May Pen Hospital gets sanitisation machine to help COVID fight
KONNEX LIMITED, a Kingston-based telecommunications engineering company, donated a sanitisation machine valued at $850,000 to the May Pen Hospital on Monday. The machine is used for temperature checks, hand sanitising, and it can also conduct a body sanitisation.
Operations Manager of Konnex Ltd KerrieAnne Gray told The Gleaner that her team is currently on a mission to provide equipment support to hospitals across Jamaica to aid in the COVID-19 fight.
Stephan Smith, Konnex’s technology development manager, told The Gleaner that the machine is an “innovative and FirstWorld thinking solution”, which is in keeping with protocols outlined by the World Health Organization.
“Once a person approaches the machine, it takes their temperature and gives a reading to say ‘abnormal’ or ‘regular; temperature. It also has a hand sanitiser, so they (persons) sanitise and then it activates misting.”
The machine then conducts a full-body misting sanitisation with solution containing 70 per cent alcohol.
“What the machine is doing is taking the World Health Organization’s recommendations and automating it. So instead of your security personnel being exposed to someone who may possibly have COVID, it’s a machine that is now being exposed to that person,” said Smith.
‘THE FIRST AND THE BEST’
Senior Medical Officer at the hospital, Dr Bradley Edwards, described the gift as a very important donation to the facility.
“It is innovative ... it is the first in a hospital in Jamaica, and this is the way that May Pen Hospital wants to go with technology. We want to be the first and the best,” Edwards said.
Since January, Clarendon has seen an upsurge in COVID cases, with a count of nine on Sunday, bringing the total tally to 1,113.

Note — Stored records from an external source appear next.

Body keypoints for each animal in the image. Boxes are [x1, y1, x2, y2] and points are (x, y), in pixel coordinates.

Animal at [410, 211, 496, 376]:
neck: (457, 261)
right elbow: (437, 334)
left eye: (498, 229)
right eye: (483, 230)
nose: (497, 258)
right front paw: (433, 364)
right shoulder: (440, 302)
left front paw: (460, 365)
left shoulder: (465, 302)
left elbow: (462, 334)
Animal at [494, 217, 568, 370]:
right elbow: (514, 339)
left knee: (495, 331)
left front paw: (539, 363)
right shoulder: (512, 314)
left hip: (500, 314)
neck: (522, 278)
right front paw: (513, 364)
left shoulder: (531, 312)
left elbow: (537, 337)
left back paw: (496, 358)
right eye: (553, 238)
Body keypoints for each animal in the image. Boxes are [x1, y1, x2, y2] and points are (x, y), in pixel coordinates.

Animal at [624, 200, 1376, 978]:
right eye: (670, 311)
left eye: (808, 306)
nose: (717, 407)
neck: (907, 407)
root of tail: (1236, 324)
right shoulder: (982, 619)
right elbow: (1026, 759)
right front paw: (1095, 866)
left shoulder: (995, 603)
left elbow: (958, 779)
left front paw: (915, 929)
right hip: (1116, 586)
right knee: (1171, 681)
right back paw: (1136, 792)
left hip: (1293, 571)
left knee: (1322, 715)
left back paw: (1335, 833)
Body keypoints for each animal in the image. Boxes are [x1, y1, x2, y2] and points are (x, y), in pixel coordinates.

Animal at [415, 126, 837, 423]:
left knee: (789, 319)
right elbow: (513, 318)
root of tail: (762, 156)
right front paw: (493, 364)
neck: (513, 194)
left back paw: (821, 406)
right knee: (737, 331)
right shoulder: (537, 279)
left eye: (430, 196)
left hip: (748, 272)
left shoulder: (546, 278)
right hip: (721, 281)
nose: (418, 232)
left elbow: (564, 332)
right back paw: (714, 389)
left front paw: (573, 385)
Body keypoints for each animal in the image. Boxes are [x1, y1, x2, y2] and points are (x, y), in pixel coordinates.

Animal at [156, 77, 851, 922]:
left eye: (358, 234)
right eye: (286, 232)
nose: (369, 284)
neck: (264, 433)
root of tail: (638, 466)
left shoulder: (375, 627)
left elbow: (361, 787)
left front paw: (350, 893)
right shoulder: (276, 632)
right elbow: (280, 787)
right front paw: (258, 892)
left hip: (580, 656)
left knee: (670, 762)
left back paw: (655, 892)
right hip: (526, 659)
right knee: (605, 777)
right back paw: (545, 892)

Chief Executive Officer St Andrade Sinclair said the recent surge in cases has unearthed new challenges for the hospital.
“We are seeing a COVID surge in the hospital that we have never seen before ... not even in the April 2019 surge. It is really challenging for us at this time,” he disclosed
Sinclair lauded Konnex for the donation, while imploring others to join the effort in supporting healthcare facilities. “The healthcare system needs help, and the only way we can move forward with a community hospital is if we get help from the corporate world,” he said.
Citing limited space and beds at the hospital, Sinclair said the situation is compounded by the fact that some patients have had to call the hospital home, as relatives have not returned for them since they were discharged.
Mayor of May Pen Winston Maragh told The Gleaner that a ward was being prepared on the grounds of the Clarendon Infirmary to facilitate those patients. Sinclair said, however, the process has been tedious, adding that only two of the 12 patients have since been transferred.
“When you drop your friends and relatives off, when they are discharged, please come and get them. It is a demand on the healthcare system,” he lamented.
Prime Minister Andrew Holness, speaking in Parliament last Tuesday, announced that COVID-19 wards across the Southern Regional Health Authority were 76 per cent full.
“We have always had a problem with [beds and space]. We run over a hundred per cent maximum capacity ... it is challenging for us,” added Sinclair.